■ WHAT IS BEING ASKED: Write the data below out again, unchanged.

(Bounding box prediction data)
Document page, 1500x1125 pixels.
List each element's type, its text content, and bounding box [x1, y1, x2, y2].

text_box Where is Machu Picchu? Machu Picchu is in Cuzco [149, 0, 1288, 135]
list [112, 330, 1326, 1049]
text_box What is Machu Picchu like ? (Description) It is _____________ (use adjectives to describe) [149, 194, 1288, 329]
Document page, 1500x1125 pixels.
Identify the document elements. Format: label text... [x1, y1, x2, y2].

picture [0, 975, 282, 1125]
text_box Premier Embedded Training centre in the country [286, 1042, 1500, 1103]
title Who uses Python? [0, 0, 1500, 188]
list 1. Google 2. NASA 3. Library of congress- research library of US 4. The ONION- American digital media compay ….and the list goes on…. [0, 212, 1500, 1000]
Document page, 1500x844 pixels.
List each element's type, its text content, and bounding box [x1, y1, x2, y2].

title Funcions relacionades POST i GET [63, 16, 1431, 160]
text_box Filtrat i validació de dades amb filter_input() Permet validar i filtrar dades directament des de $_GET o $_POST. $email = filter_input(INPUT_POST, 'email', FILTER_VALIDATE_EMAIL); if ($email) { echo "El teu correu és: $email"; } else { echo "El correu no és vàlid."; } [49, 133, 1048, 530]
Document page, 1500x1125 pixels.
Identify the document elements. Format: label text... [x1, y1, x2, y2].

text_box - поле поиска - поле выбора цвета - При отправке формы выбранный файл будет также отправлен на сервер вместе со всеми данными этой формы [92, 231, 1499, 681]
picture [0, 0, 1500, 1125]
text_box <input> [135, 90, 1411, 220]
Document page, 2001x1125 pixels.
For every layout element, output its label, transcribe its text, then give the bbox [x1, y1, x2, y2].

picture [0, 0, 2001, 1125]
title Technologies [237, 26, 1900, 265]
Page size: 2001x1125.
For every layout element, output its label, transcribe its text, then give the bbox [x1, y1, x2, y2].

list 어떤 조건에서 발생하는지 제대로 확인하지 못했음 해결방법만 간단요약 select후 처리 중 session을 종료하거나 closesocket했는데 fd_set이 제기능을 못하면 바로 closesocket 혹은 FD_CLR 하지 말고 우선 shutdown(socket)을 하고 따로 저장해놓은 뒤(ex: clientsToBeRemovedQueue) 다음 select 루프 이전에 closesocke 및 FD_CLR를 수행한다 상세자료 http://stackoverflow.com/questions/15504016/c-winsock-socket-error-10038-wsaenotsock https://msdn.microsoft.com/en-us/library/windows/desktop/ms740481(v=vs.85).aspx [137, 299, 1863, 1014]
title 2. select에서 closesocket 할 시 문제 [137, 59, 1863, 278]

■ TASK SOLUTION:
Document page, 1500x1125 pixels.
List each element's type, its text content, and bounding box [x1, y1, x2, y2].

text_box Where is Machu Picchu? Machu Picchu is in Cuzco [149, 0, 1288, 135]
list [112, 330, 1326, 1049]
text_box What is Machu Picchu like ? (Description) It is _____________ (use adjectives to describe) [149, 194, 1288, 329]
Document page, 1500x1125 pixels.
Identify the document elements. Format: label text... [x1, y1, x2, y2].

picture [0, 975, 282, 1125]
text_box Premier Embedded Training centre in the country [286, 1042, 1500, 1103]
title Who uses Python? [0, 0, 1500, 188]
list 1. Google 2. NASA 3. Library of congress- research library of US 4. The ONION- American digital media compay ….and the list goes on…. [0, 212, 1500, 1000]
Document page, 1500x844 pixels.
List each element's type, its text content, and bounding box [x1, y1, x2, y2].

title Funcions relacionades POST i GET [63, 16, 1431, 160]
text_box Filtrat i validació de dades amb filter_input() Permet validar i filtrar dades directament des de $_GET o $_POST. $email = filter_input(INPUT_POST, 'email', FILTER_VALIDATE_EMAIL); if ($email) { echo "El teu correu és: $email"; } else { echo "El correu no és vàlid."; } [49, 133, 1048, 530]
Document page, 1500x1125 pixels.
Identify the document elements. Format: label text... [x1, y1, x2, y2].

text_box - поле поиска - поле выбора цвета - При отправке формы выбранный файл будет также отправлен на сервер вместе со всеми данными этой формы [92, 231, 1499, 681]
picture [0, 0, 1500, 1125]
text_box <input> [135, 90, 1411, 220]
Document page, 2001x1125 pixels.
For every layout element, output its label, transcribe its text, then give the bbox [x1, y1, x2, y2].

picture [0, 0, 2001, 1125]
title Technologies [237, 26, 1900, 265]
Page size: 2001x1125.
For every layout element, output its label, transcribe its text, then give the bbox [x1, y1, x2, y2].

list 어떤 조건에서 발생하는지 제대로 확인하지 못했음 해결방법만 간단요약 select후 처리 중 session을 종료하거나 closesocket했는데 fd_set이 제기능을 못하면 바로 closesocket 혹은 FD_CLR 하지 말고 우선 shutdown(socket)을 하고 따로 저장해놓은 뒤(ex: clientsToBeRemovedQueue) 다음 select 루프 이전에 closesocke 및 FD_CLR를 수행한다 상세자료 http://stackoverflow.com/questions/15504016/c-winsock-socket-error-10038-wsaenotsock https://msdn.microsoft.com/en-us/library/windows/desktop/ms740481(v=vs.85).aspx [137, 299, 1863, 1014]
title 2. select에서 closesocket 할 시 문제 [137, 59, 1863, 278]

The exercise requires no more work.